**Task data**
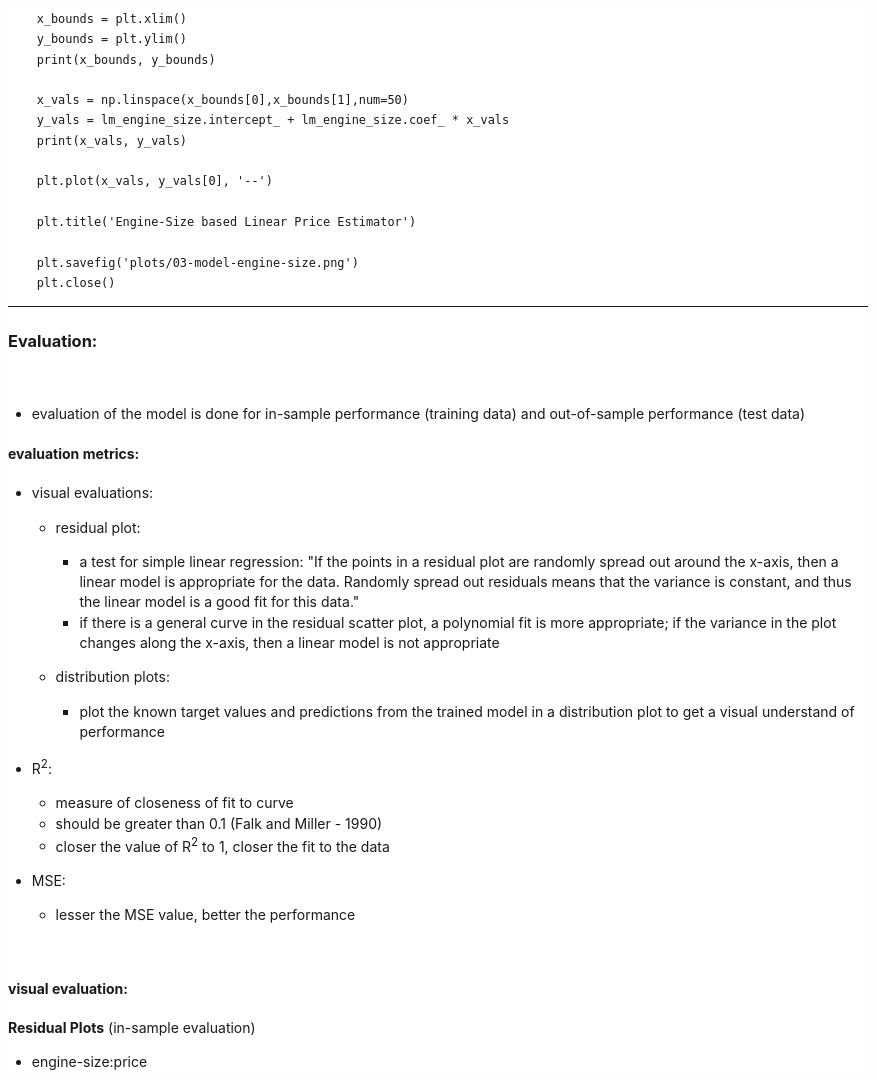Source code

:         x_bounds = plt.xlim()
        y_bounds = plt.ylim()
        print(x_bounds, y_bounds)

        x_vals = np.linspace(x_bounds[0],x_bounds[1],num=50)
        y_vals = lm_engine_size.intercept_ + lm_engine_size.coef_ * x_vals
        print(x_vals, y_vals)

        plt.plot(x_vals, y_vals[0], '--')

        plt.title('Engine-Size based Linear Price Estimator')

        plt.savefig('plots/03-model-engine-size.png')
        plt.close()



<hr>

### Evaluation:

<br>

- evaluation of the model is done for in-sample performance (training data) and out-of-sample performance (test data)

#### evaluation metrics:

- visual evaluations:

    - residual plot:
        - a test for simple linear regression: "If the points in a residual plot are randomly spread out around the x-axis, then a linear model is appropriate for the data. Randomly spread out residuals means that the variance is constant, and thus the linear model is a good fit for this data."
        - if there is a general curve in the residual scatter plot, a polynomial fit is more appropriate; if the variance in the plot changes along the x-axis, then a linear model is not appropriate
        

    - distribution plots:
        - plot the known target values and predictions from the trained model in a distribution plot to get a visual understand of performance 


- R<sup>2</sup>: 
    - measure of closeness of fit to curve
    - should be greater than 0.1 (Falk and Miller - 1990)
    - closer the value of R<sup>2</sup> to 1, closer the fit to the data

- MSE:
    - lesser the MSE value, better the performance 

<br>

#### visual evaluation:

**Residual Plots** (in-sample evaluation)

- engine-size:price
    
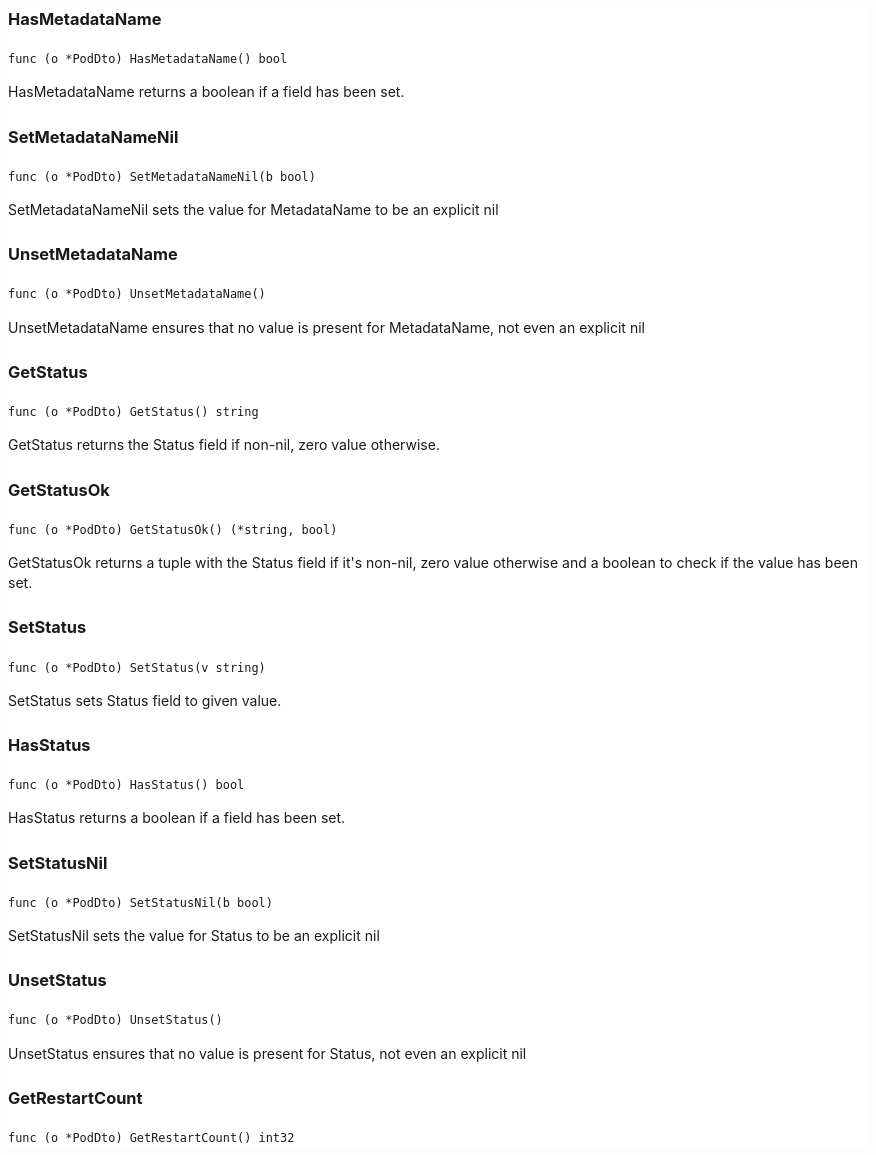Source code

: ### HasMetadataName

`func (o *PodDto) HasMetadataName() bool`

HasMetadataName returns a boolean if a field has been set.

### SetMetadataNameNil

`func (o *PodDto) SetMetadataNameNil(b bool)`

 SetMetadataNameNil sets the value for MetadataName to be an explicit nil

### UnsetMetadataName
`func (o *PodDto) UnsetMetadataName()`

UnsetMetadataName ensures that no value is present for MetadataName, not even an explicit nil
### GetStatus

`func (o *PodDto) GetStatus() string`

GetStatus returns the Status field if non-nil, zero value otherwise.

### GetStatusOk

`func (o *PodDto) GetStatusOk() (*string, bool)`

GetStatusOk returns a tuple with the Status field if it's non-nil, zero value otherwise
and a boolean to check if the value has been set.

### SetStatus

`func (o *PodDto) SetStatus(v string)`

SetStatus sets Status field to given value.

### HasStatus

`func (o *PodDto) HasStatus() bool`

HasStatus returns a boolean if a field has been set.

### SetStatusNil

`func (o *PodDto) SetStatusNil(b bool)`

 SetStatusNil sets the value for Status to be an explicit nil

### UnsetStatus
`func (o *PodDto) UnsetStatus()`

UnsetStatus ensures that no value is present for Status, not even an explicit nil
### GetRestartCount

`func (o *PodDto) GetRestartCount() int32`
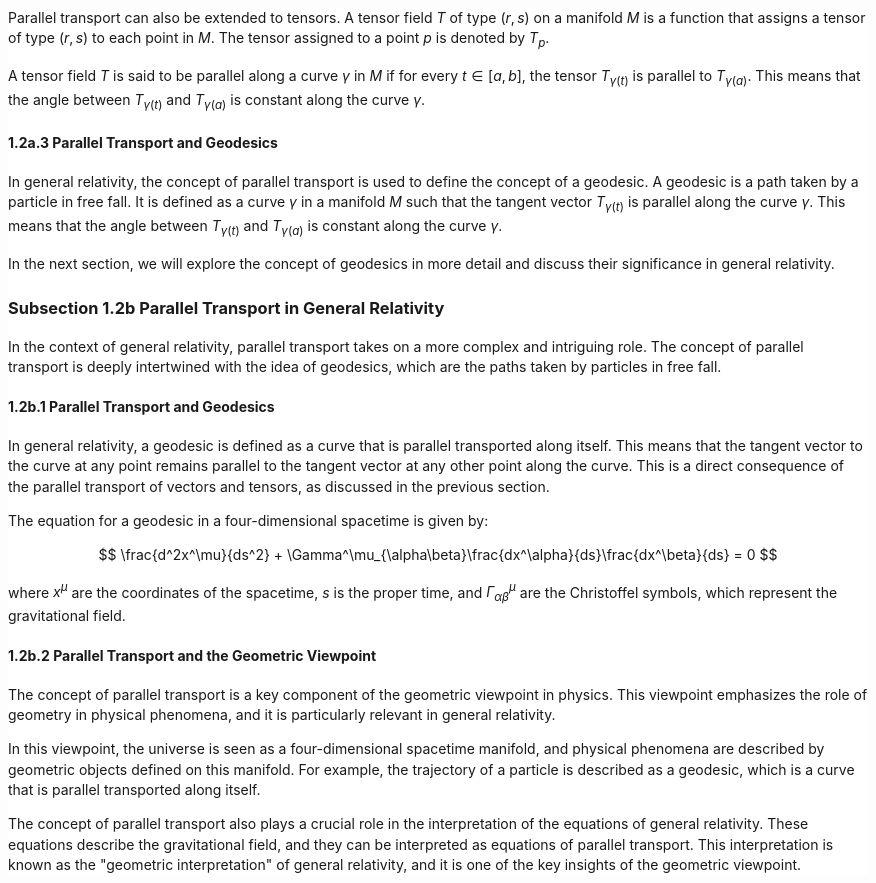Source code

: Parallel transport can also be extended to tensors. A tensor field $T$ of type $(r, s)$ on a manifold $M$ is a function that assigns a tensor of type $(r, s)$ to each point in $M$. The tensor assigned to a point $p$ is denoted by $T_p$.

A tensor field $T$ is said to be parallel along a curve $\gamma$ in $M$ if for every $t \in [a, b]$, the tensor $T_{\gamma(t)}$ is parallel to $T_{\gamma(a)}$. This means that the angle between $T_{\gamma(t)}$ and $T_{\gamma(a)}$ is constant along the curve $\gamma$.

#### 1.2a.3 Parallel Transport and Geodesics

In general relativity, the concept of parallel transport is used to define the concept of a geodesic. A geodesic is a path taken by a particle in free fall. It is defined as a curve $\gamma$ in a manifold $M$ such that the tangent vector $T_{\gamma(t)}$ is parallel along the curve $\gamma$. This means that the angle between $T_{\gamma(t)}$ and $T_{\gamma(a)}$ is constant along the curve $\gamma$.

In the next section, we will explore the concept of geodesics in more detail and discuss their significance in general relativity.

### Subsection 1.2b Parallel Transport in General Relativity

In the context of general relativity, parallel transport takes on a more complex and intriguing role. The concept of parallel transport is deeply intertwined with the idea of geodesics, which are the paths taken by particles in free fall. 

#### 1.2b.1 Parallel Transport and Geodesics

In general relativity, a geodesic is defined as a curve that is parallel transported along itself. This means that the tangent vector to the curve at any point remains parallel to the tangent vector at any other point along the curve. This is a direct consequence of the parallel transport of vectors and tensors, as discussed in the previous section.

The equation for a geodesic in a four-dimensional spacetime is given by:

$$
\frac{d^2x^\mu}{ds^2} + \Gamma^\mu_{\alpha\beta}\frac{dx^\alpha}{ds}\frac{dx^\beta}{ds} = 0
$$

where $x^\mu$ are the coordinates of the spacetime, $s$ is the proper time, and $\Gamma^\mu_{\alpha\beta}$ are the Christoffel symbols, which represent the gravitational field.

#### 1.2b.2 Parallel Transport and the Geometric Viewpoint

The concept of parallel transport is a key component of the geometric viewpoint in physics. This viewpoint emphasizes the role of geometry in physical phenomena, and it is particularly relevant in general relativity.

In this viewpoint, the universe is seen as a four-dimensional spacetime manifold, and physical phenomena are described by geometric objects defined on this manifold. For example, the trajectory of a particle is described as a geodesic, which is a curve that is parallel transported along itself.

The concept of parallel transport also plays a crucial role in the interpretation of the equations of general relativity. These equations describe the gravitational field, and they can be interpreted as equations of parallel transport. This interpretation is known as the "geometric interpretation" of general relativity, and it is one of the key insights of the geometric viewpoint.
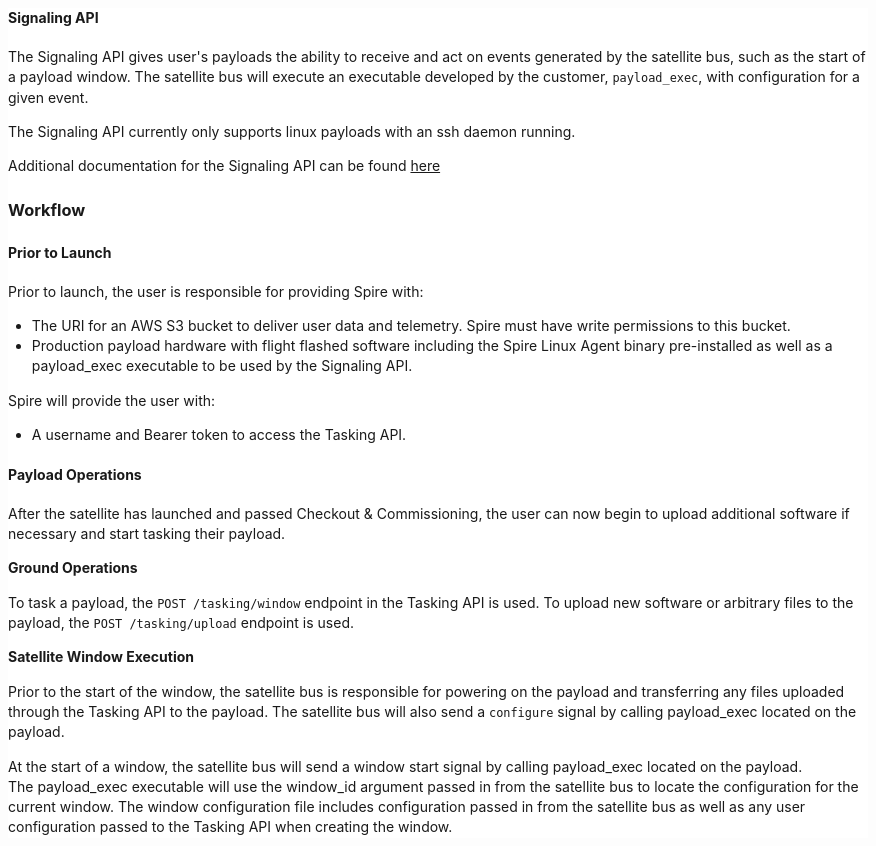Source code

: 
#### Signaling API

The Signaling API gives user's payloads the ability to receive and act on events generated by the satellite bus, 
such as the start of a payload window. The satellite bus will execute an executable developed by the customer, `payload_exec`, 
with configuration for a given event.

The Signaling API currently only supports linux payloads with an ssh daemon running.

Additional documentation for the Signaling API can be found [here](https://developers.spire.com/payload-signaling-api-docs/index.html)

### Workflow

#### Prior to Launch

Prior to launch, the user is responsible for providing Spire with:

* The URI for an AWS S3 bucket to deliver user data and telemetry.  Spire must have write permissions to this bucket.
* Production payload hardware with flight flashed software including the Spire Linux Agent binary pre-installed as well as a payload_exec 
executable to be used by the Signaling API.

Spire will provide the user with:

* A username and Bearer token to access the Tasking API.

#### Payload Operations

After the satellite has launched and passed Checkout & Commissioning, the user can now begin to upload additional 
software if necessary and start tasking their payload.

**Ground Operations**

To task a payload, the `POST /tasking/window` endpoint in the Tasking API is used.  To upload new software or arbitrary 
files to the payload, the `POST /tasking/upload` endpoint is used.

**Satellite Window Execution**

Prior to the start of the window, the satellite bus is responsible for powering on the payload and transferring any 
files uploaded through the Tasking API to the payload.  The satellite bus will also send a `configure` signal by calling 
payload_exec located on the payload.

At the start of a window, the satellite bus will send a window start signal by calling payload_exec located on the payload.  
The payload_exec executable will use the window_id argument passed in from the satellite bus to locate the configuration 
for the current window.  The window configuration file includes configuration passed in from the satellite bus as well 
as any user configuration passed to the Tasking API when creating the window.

**Work request**
If a line in the material contains "UnsetStatus", show it.

**Response**
### UnsetStatus
`func (o *PodDto) UnsetStatus()`
UnsetStatus ensures that no value is present for Status, not even an explicit nil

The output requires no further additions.